Jeder hat mal einen schweren Tag und ist nicht immer motiviert. Daher brauchen viele Kinder am Anfang keine weitere „Option“, sondern eine klare Struktur von außen. Entwicklung entsteht nicht durch tägliches Neu-Entscheiden, sondern durch Regelmäßigkeit und Verbindlichkeit außerhalb der Komfortzone.

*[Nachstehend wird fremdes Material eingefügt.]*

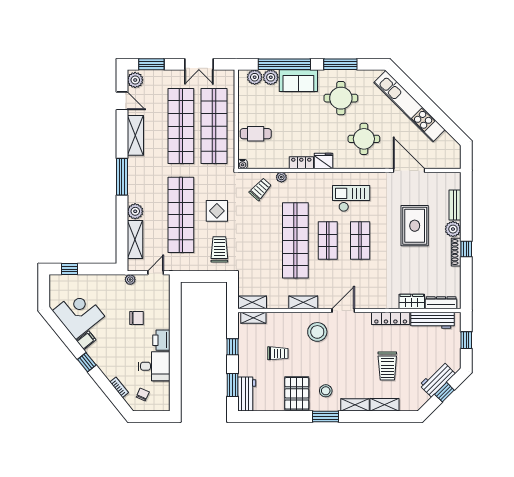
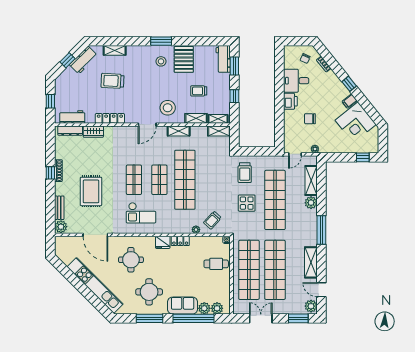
plant: (453, 229) -> (61, 227), moved
workbench: (432, 320) -> (72, 117), width x0.73
trolley: (387, 366) -> (112, 81), turned -87
workbench: (437, 379) -> (83, 60), moved
shelving: (355, 405) -> (196, 118), moved

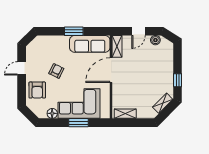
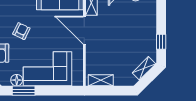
door: (111, 70) -> (84, 30), hinge flipped
window: (78, 123) -> (24, 91), moved

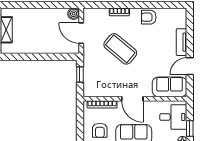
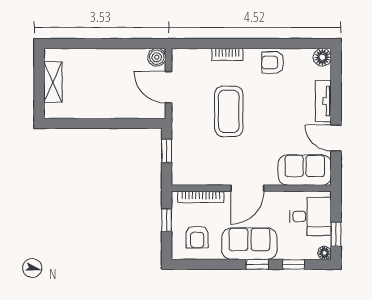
floor lamp: (181, 14) -> (322, 57), added
coffee table: (120, 49) -> (229, 111), turned 50
door: (190, 66) -> (336, 138), hinge flipped
door: (132, 99) -> (247, 188), hinge flipped
window: (80, 120) -> (167, 220), added

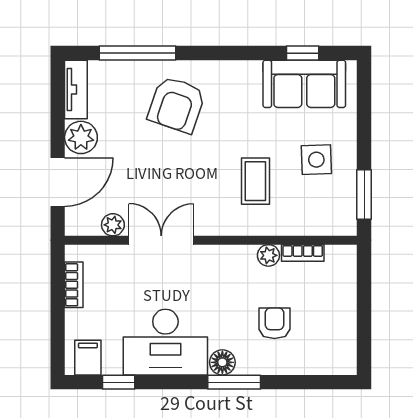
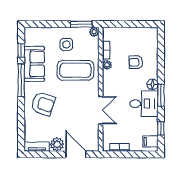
window: (138, 53) -> (21, 80), moved
sofa: (304, 84) -> (34, 64), moved
coffee table: (255, 181) -> (76, 70), width x1.86, depth x1.72
plant: (113, 225) -> (94, 32), moved
double door: (161, 240) -> (101, 110), swing flipped
desk: (165, 342) -> (144, 104), width x0.73
window: (234, 382) -> (161, 95), moved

Kung-Fu funktioniert nur dann wirklich, wenn es nicht jedes Mal zur Diskussion steht, ob man trainiert oder nicht. So wie Schulbildung oder andere feste Termine ist es ein stabiler Bestandteil der Woche.
Unsere Aufgabe ist es, die Kinder im Training zu führen, zu strukturieren und stetig weiterzuentwickeln. Die Aufgabe der Eltern ist es, diesen Rahmen konsequent zu ermöglichen.
Wenn diese Verbindlichkeit gegeben ist, entwickeln Kinder erfahrungsgemäß sehr schnell Konzentration, Disziplin und Selbstvertrauen – deutlich schneller, als man es im Alltag erwarten würde.
Ohne diese Regelmäßigkeit bleibt jedes Training nur ein gelegentlicher Impuls und verliert seine eigentliche Wirkung.